→ ABOUT THIS EXERCISE
For this exercise, reproduce the records exactly as they stand and do not carry any images over.

(Stored dataset items)
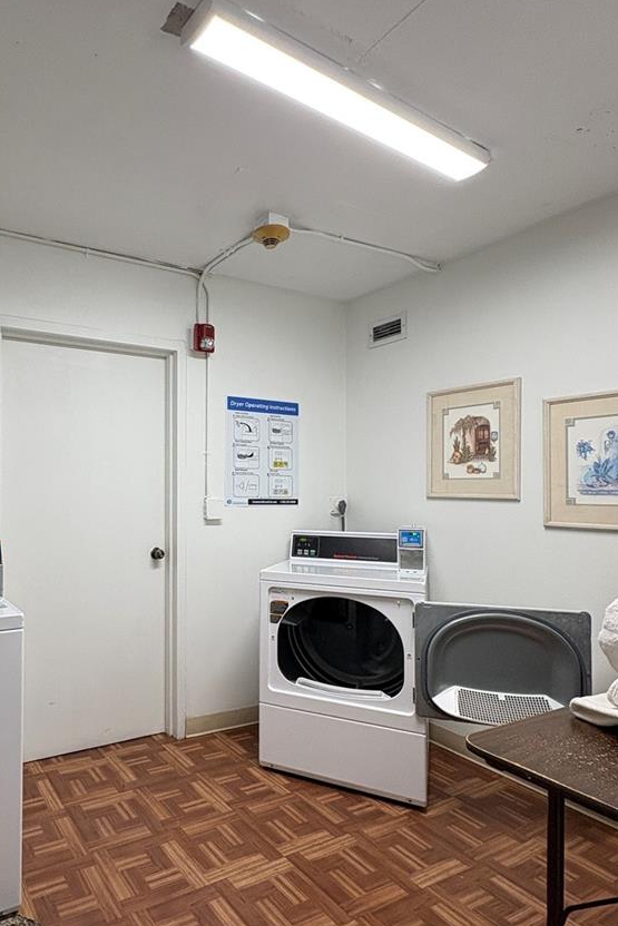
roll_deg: -0.4
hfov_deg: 55.8
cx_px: 136
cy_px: 485
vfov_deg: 81.1
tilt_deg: +0.3
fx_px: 540
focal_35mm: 21
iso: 125
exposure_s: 1/120
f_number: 2.2
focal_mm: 2.22
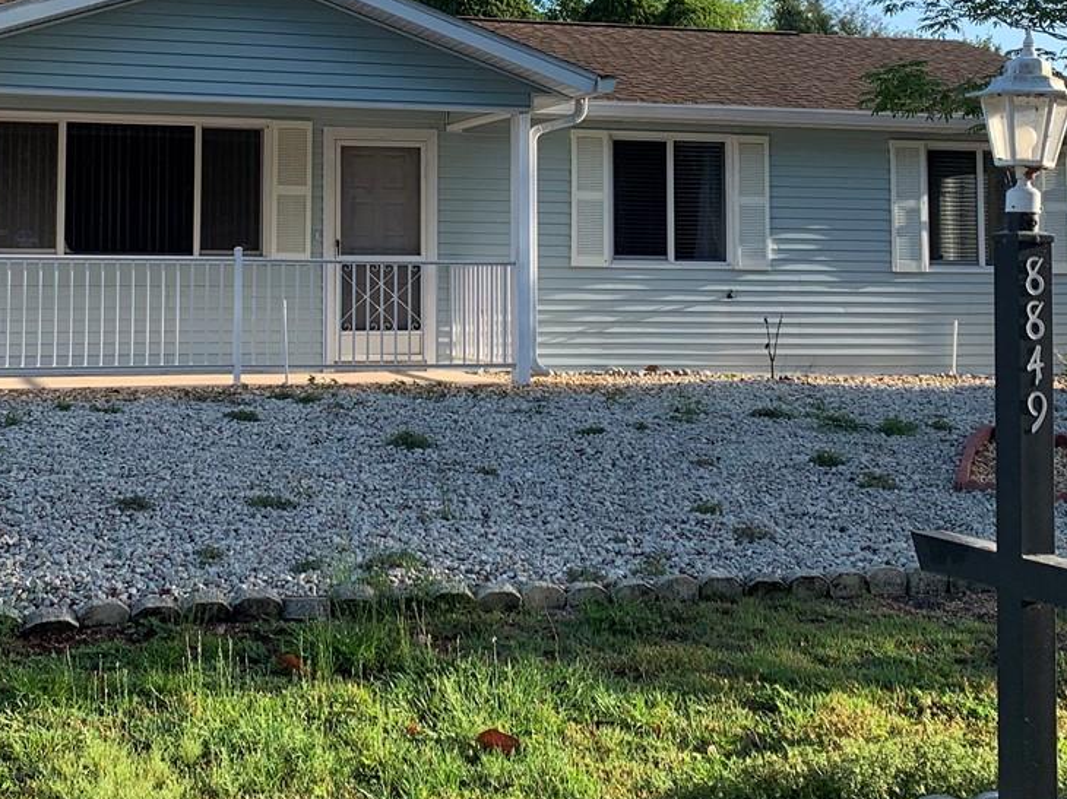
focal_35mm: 57
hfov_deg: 33.6
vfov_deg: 25.3
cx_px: 380
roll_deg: -0.7
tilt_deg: +4.8
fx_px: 1756
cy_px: 190
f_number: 1.8
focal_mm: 4.25
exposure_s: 1/1021
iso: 25
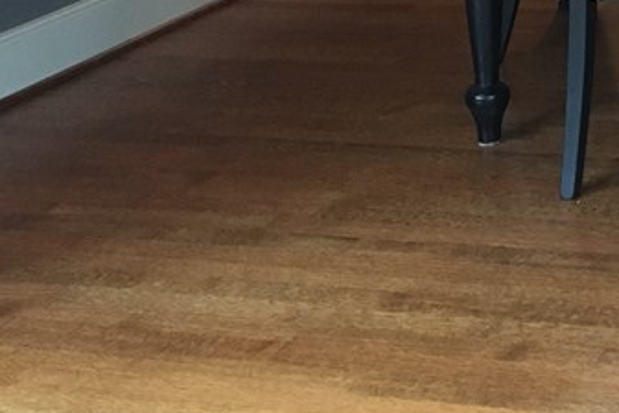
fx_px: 1582
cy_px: -275
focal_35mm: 92
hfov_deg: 19.8
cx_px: 868
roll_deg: +0.2
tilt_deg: -5.3
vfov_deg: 13.6
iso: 200
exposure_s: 1/24
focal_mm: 4.15
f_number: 2.2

→ SOLVED EXERCISE
roll_deg: -0.4
hfov_deg: 55.8
cx_px: 136
cy_px: 485
vfov_deg: 81.1
tilt_deg: +0.3
fx_px: 540
focal_35mm: 21
iso: 125
exposure_s: 1/120
f_number: 2.2
focal_mm: 2.22
focal_35mm: 57
hfov_deg: 33.6
vfov_deg: 25.3
cx_px: 380
roll_deg: -0.7
tilt_deg: +4.8
fx_px: 1756
cy_px: 190
f_number: 1.8
focal_mm: 4.25
exposure_s: 1/1021
iso: 25
fx_px: 1582
cy_px: -275
focal_35mm: 92
hfov_deg: 19.8
cx_px: 868
roll_deg: +0.2
tilt_deg: -5.3
vfov_deg: 13.6
iso: 200
exposure_s: 1/24
focal_mm: 4.15
f_number: 2.2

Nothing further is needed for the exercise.